AI Assistant for Journalists

- AUGMENTED JOURNALISM
- BIG DATA
- KNOWLEDGE GRAPHS
- NATURAL LANGUAGE PROCESSING
Investigative journalists have a hard time finding relevant documents and information.
Machine assistant scans documents and finds connections between entities mentioned within the content.
While the text producing capabilities of machines are getting increasingly used in the news field each year, we strongly believe machines are best utilized in assisting roles, especially when it comes to investigative journalism and large amounts of background data. In 2018 we partnered with the leading investigative journalism publication in Finland, Suomen Kuvalehti, and started to build an assistant for such extensive research needs.
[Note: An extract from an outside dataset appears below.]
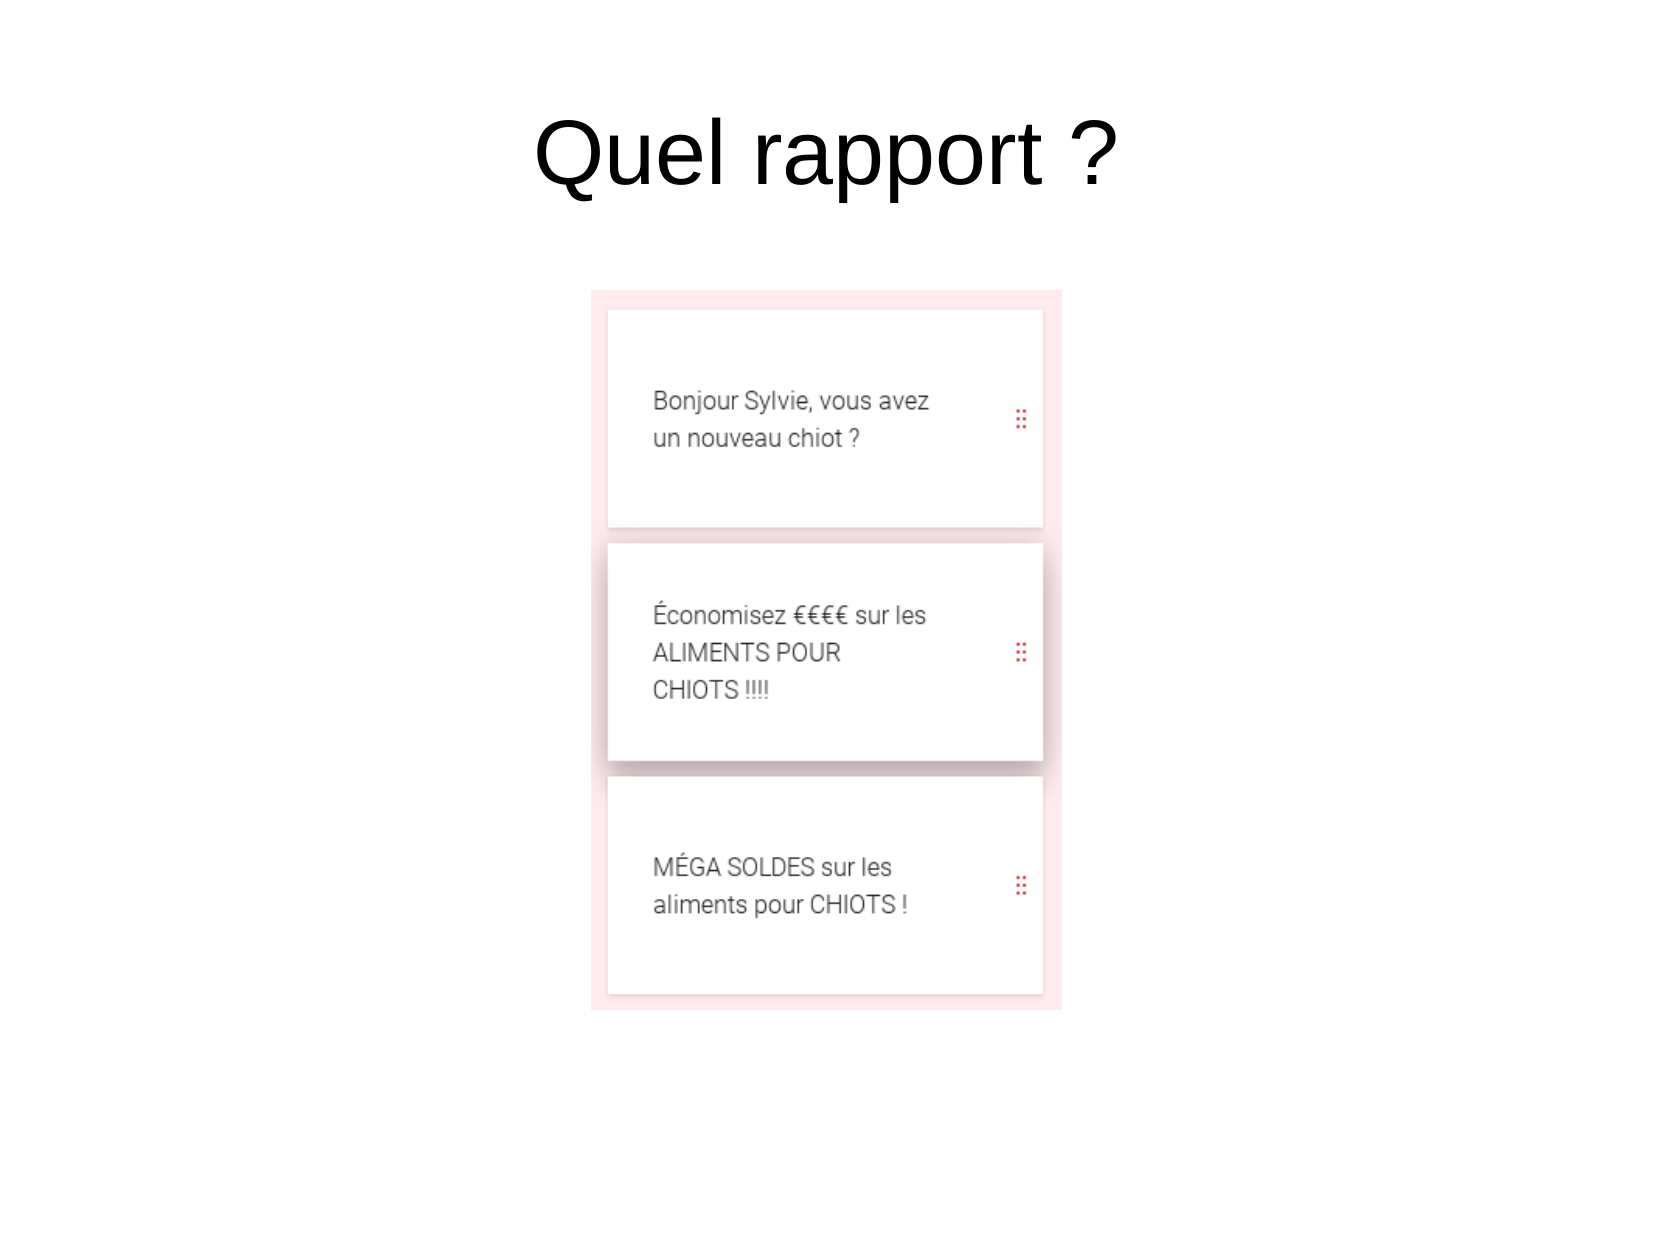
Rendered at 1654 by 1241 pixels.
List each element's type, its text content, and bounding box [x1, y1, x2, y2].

In the true spirit of investigative journalism, we interviewed and followed the work of editors, finding out how and where they look for information. We identified that journalists spend a long time searching for notions of certain entities in public documents. It can be extremely time consuming to try and find the correct trail of information, because the documents may be scattered in various locations and there are a huge number of them. With this gathered understanding we defined that the solution should make 1) the browsing of documents easier, 2) the finding of correct entities faster. Finally, we wanted to ensure that the journalist will have the final decision power of what information needs to be included in their work.
Our solution shaped to become an intelligent search engine called Corby. The system scans public organizations for their documents and finds the correct contents for the journalist, all with one search. This means that Corby does not only find the correct documents, but is able to detect people, places and companies that are mentioned. Thanks to this, Corby can form networks of all the entities who are mentioned in the public files, which allows the journalist to work more efficiently when looking for connections between people and/or organizations.
Most important part of the system is it's hundreds of crawlers indexing public documents from web. Our spider visits websites and processes the data using topic models, named entity recognition and other tools to produce a semantically rich documentation. After the processing, the document is stored into a graph database connecting found entities together as massive knowledge graph. Journalists can issue queries on top of that stored dataset and find relations and analysis on connections.
The Digital News Innovation Fund (DNI Fund) is a European programme that’s part of the Google News Initiative, an effort to help journalism digitalization. The DNI Fund is a €150 million commitment to support and kick-start innovation within the European news ecosystem.